In Europe, net revenues for Levi’s brand business decreased 3 percent on a reported basis to $455 million. On a constant-currency basis, net revenues increased 2 percent, including a 4 percent negative impact from the suspension of our business in Russia. DTC net revenues increased 4 percent on a reported basis and 8 percent on a constant-currency basis, or 19 percent excluding Russia. Wholesale net revenues decreased 8 percent on a reported basis and 3 percent on a constant-currency basis, reflecting the ongoing retailer inventory rebalancing in the region.

Operating income for the Europe segment decreased due to lower net revenues and gross margins and higher SG&A expenses as a percentage of net revenues.

In Asia, net revenues for Levi’s brand business increased 12 percent on a reported basis to $290 million and 22 percent on a constant-currency basis. The increase in net revenues was driven by all markets outside China. DTC net revenues increased 15 percent on a reported basis and 25 percent on a constant-currency basis, driven by strength in our company-operated mainline and outlet stores and e-commerce. Wholesale net revenues increased 9 percent on a reported basis and 19 percent on a constant-currency basis.

Operating income for the Asia segment increased due to higher net revenues and lower SG&A expenses as a percentage of net revenues, partially offset by lower gross margins.

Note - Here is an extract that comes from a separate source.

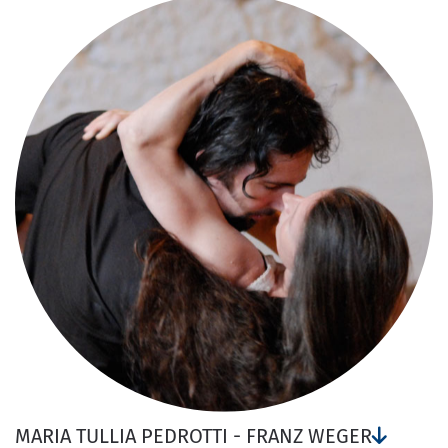
MARIA TULLIA PEDROTTI - FRANZ WEGER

For Other Brands, Dockers and Beyond Yoga combined, net revenues increased 24 percent on a reported basis to $121 million and 25 percent on a constant-currency basis. Dockers was up 28 percent on a reported basis and 29 percent on a constant-currency basis. Beyond Yoga was up 11 percent on reported and constant-currency bases. Other Brands operating income decreased due to lower gross margins and higher SG&A expenses as a percentage of net revenues.

Guidance 
The company reaffirms expectations for fiscal 2023 as follows:

  • Net revenues between $6.3 billion and $6.4 billion, reflecting reported revenue growth of 1.5 percent to 3 percent year-over-year.
  • Adjusted diluted EPS of $1.30 to $1.40.